Local models have come a long way over the past couple of years. Unfortunately the best ones are still resource hogs, and need hardware that’s far beyond the reach of most ordinary consumers. Nonetheless, as has been demonstrated with R1 (and presumably soon-to-be-released R2), it is possible to run SOTA LLMs locally, and interact with them at a reasonably fast pace. The biggest bottleneck still remains the system memory. As I’ve written elsewhere, for years RAM improvements for home computer systems have been lethargic compared to the processing speed improvements. After all, if they even use big bulky desktops of yore, most people just use them for web browsing, media consumption, and some relatively lightweight media creation - nothing that requires oodles of RAM. We may finally have a major impetus for the companies to create more RAM - loaded consumer machines.
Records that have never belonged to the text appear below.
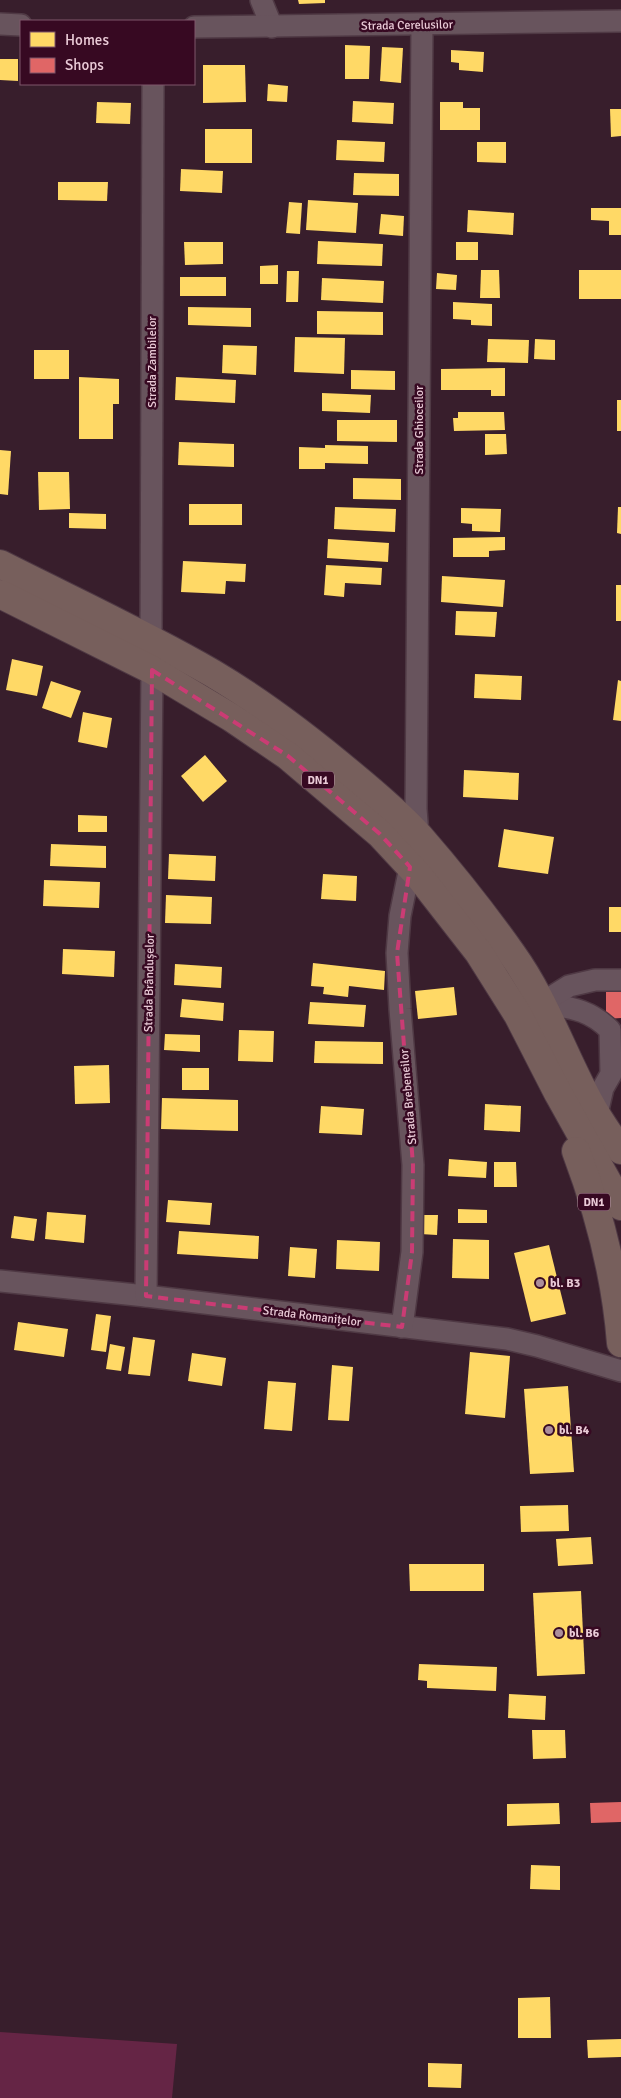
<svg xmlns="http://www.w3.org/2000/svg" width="621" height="2098" font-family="Signika,sans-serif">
  <rect width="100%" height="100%" fill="#381e2c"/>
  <path fill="#652545" d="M0,2032L177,2044L172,2098H0Z"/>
  <g fill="#ffd966">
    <path d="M298,0H325V3L299,4Z"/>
    <path d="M345,45L370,46L369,79H345Z"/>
    <path d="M382,47L403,48L401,83L380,81Z"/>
    <path d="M451,50L484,52L483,72L459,70V63L451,62Z"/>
    <path d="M0,59H18V81L0,80Z"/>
    <path d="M203,65H245L246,102L203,103Z"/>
    <path d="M268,84L288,86L287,102L267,101Z"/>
    <path d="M353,101L394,103L393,124L352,122Z"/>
    <path d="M97,102L131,103L130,124L96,123Z"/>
    <path d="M440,102H463V108H480V130H440Z"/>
    <path d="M610,109H621V136L611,137Z"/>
    <rect x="205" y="129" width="47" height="34"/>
    <path d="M337,140L385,142L384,162L336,160Z"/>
    <path d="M477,142H506V163L477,162Z"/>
    <path d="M181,169L223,171L222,193L180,191Z"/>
    <path d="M354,173L399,174V196L353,195Z"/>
    <path d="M58,182H108L107,201L58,200Z"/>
    <path d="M308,200L358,203L356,233L306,230Z"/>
    <path d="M289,202L302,203L300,234L286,233Z"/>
    <path d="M591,208H621V235H609V221L591,220Z"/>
    <path d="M468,210L514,213L513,235L467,232Z"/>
    <path d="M381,214L404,216L403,236L379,234Z"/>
    <path d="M318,241L383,244L382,266L317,264Z"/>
    <path d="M184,242H223V264L185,265Z"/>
    <rect x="456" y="242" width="22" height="18"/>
    <path d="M278,265V284H260V266Z"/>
    <path d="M481,270H499L500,298H480Z"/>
    <rect x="579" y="270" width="42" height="29"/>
    <path d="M287,271H299L298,302H286Z"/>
    <path d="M437,273L457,275L456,290L436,289Z"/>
    <rect x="180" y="277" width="46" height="19"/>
    <path d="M322,278L384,281L383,303L321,300Z"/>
    <path d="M453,302L492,304V326L471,325V320L453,319Z"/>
    <path d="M188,307L251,308V327L188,325Z"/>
    <path d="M317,311L383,312V335L317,334Z"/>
    <path d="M295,337L345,338L344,374L294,372Z"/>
    <path d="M488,339L529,340L528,363L487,362Z"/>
    <path d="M535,339L555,340V360L534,359Z"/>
    <path d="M223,345L257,346L256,375L222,373Z"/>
    <rect x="34" y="350" width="35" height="29"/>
    <path d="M505,368V396H491V390H441V369Z"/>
    <path d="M351,370L395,371V390L351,389Z"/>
    <path d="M79,377L119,379V404H113V439H79Z"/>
    <path d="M176,377L236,380L235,403L175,400Z"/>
    <path d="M322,393L371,395L370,413L322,411Z"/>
    <rect x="617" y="400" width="4" height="31"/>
    <path d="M458,412H504L505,430L454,431L453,418H458Z"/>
    <path d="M337,420H397V442L337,441Z"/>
    <path d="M485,434H506L507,454L485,455Z"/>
    <path d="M179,442L234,444V467L178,465Z"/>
    <path d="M325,445L368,446V464L325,463V469H299V447L325,448Z"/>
    <path d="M0,450L11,451L8,495L0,494Z"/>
    <path d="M38,472H69L70,509L39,510Z"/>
    <path d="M353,478L401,479V500L353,499Z"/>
    <rect x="189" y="504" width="53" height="21"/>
    <path d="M335,507L396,509L395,532L334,529Z"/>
    <path d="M618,507H621V534L617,533Z"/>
    <path d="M461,508L501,509L500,532L472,531V524L461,523Z"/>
    <path d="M69,513L106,514V529L69,528Z"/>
    <path d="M505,537V550L489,551V557H453V538Z"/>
    <path d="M328,539L389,543L388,562L327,558Z"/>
    <path d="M183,561L246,564L245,582L226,581L225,594L181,592Z"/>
    <path d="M326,565L382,568L381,585L345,583L344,597L324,595Z"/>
    <path d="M442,576L505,580L503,607L441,602Z"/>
    <rect x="616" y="585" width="5" height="36"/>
    <path d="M456,611L497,612L495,637L455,635Z"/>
    <path d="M12,659L43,666L37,696L6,690Z"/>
    <path d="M475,674L522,676L521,700L474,698Z"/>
    <path d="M618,680L621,681V721L613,720Z"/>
    <path d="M51,681L81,691L71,718L42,708Z"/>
    <path d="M83,712L112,718L107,748L78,742Z"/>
    <path d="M205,755L227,781L203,802L181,776Z"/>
    <path d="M464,770L519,773L518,800L463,797Z"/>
    <path d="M78,815L107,816V832H78Z"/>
    <path d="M504,829L554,837L548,874L498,867Z"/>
    <path d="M51,844L106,846V868L50,866Z"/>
    <path d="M169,854L216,856L215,881L168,879Z"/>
    <path d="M323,874L357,876L356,901L321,899Z"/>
    <path d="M44,880L100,882L99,908L43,906Z"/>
    <path d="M166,895L212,897L211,924L165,923Z"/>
    <rect x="609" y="907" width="12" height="25"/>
    <path d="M63,949L115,951L114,977L62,974Z"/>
    <path d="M313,963L385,971L384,990L349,986L348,997L323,994L324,987L311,986Z"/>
    <path d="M175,964L222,967L221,988L174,985Z"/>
    <path d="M454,987L457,1015L418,1019L415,991Z"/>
    <path d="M182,999L224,1003L223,1021L180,1017Z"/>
    <path d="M310,1002L366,1005L364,1027L308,1024Z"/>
    <path d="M239,1030L274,1031L273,1062L238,1061Z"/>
    <path d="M165,1034L200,1035V1052L164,1050Z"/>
    <path d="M315,1041L383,1042V1064L314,1063Z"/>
    <path d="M109,1065L110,1103L75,1104L74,1066Z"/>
    <rect x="182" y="1068" width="27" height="22"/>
    <path d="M162,1098L238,1100V1131L161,1129Z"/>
    <path d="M485,1104L521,1106L520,1132L484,1130Z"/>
    <path d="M321,1106L364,1109L362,1135L319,1133Z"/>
    <path d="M449,1159L487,1162L486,1178L448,1176Z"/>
    <path d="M494,1162H516L517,1187H494Z"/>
    <path d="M168,1200L212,1203L210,1225L166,1222Z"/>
    <path d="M458,1209L487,1210V1223H458Z"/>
    <path d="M47,1212L86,1215L84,1243L45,1239Z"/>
    <path d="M421,1215H438L437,1235L420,1234Z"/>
    <path d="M14,1216L37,1219L34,1241L11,1238Z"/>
    <path d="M179,1231L259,1236L258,1259L177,1254Z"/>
    <path d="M453,1239L489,1240V1279L452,1278Z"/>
    <path d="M337,1240L380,1242L379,1271L336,1269Z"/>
    <path d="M549,1245L566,1314L531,1322L514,1253Z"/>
    <path d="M290,1247L317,1249L315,1278L288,1276Z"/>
    <path d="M96,1314L111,1316L106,1352L91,1350Z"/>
    <path d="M18,1322L68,1329L64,1357L14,1350Z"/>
    <path d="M133,1337L155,1340L150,1376L128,1374Z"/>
    <path d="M110,1344L125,1347L121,1371L106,1369Z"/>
    <path d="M470,1352L510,1356L505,1418L465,1414Z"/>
    <path d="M192,1353L226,1358L222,1386L188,1381Z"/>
    <path d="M332,1365L353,1367L349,1421L328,1420Z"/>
    <path d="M268,1381L296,1383L292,1431L264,1429Z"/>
    <path d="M568,1386L574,1472L530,1474L524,1389Z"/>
    <path d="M568,1505L569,1531L521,1532L520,1506Z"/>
    <path d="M591,1537L593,1564L558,1566L556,1539Z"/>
    <path d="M409,1564H484V1591H410Z"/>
    <path d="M581,1591L585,1674L537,1676L533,1593Z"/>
    <path d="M419,1664L497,1667L496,1691L427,1688V1681L418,1680Z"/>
    <path d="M509,1694L546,1696L545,1720L508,1718Z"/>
    <path d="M532,1730H565L566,1758L533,1759Z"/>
    <path d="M559,1803L560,1824L507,1826V1804Z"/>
    <path d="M531,1865L560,1866V1890L530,1889Z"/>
    <path d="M550,1997L551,2038H518V1998Z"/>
    <path d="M621,2039V2057L588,2058L587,2040Z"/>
    <path d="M428,2063L462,2064L461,2088L428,2087Z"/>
  </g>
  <g fill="#e06666">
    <path d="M621,988V1018L606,1019V989Z"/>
    <path d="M621,1802V1822L591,1823L590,1803Z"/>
  </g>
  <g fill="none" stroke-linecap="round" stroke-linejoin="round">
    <g stroke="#4f3944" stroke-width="24">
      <g id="minor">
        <path d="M261,0L272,27"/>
        <path d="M0,24L21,25"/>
        <path d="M194,27L621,21"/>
        <path d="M151,640L153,84"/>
        <path d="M418,835L416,809L422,25"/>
        <path d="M542,1003C571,1008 589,1009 610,1030L611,1074L603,1088L597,1114"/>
        <path d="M542,1003L569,986L595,980H621"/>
        <path d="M0,1281L146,1296L507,1339L537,1346L621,1371"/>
        <path d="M146,1296L152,670"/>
        <path d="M402,1327L412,1252L413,1165L400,1009L397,953L400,916L410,867"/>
      </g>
    </g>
    <g stroke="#4f3944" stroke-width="30">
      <g id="highway">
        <path d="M0,564C71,600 143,633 212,673C261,702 307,737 351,774C374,793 398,813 419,836C452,874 483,913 512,954C556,1015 573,1092 621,1150"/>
        <path d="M0,594L152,670L232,718L288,756L380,834L419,876L479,953L518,1015L558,1093L621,1206"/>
        <path d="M576,1151C599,1212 616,1278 621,1343"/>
      </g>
    </g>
    <use href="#minor" stroke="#68545d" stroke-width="21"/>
    <use href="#highway" stroke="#775f5c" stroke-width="28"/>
  </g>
  <path fill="none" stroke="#ca3c74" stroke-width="4" stroke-dasharray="10 6" stroke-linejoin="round" d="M152,670L288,756L380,834L410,867L397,953L413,1165L412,1252L402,1327L146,1296Z"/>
  <g fill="#ac8e9b" stroke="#370922" stroke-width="2">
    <circle cx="540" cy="1283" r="5"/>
    <circle cx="549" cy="1430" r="5"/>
    <circle cx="559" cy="1633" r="5"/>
  </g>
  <g text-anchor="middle" stroke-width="5" stroke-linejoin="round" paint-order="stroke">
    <g fill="#370922" stroke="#b491a1" stroke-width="1">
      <rect x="302" y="771.5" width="32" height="17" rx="4"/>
      <rect x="578" y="1193.5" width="32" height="17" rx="4"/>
    </g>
    <g font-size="11" font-weight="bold" fill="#eacbd7">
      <text x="318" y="784">DN1</text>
      <text x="594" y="1206">DN1</text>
    </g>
    <g font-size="12" fill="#eacbd7" stroke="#370922">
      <text transform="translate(407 25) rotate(-1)" y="4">Strada Cerelusilor</text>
      <text transform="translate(152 362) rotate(-90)" y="4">Strada Zambilelor</text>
      <text transform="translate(419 430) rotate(-90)" y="4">Strada Ghioceilor</text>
      <text transform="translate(149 983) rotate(-89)" y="4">Strada Brândușelor</text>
      <text transform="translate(408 1097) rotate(-95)" y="4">Strada Brebeneilor</text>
      <text transform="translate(312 1316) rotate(7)" y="4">Strada Romanițelor</text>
    </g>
    <g font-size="12" font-weight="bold" fill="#eacbd7" stroke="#370922" text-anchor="start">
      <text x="550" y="1287">bl. B3</text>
      <text x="559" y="1434">bl. B4</text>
      <text x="569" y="1637">bl. B6</text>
    </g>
  </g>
  <rect x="20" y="20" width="175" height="65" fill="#370922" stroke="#7f576a"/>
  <rect x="30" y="32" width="25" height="15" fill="#ffd966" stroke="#7f576a"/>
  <text x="65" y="45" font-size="15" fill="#eacbd7">Homes</text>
  <rect x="30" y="58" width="25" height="15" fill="#e06666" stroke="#7f576a"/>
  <text x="65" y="70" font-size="15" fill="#eacbd7">Shops</text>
</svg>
Eventually, these trustworthy and personalized AI systems may become reliable and dependable enough that we can entrust them with running many aspects of our lives on autopilot: ordering groceries when we run low on them, paying our bills, engaging in sometimes difficult and protracted negotiations, and many other things that we can’t even imagine right now. They could become a more enhanced versions of ourselves. They will grow and learn with us, absorb more and more of our experiences. Eventually, when we are not around any more, they may become the most enduring manifestations of our identity. And that’s not something to be taken lightly.
Love the concept and especially the statement that you want an AI which overfits to you.
Local models are the path to this as besides full control you can run it in a privacy friendly setup. No one, except yourself and your personal AI, should have access to all the data that you created in your lifetime.
I've been working on a special project for ~6-months. You've forecasted a future where everyone has an AI companion, finely tuned to their life context, and needs. You are urging developers and product teams to bake in ethical guardrails and privacy-first architectures from the start, so these personal AIs empower rather than exploit. I agree. What ideas do you have to accomplsih this well?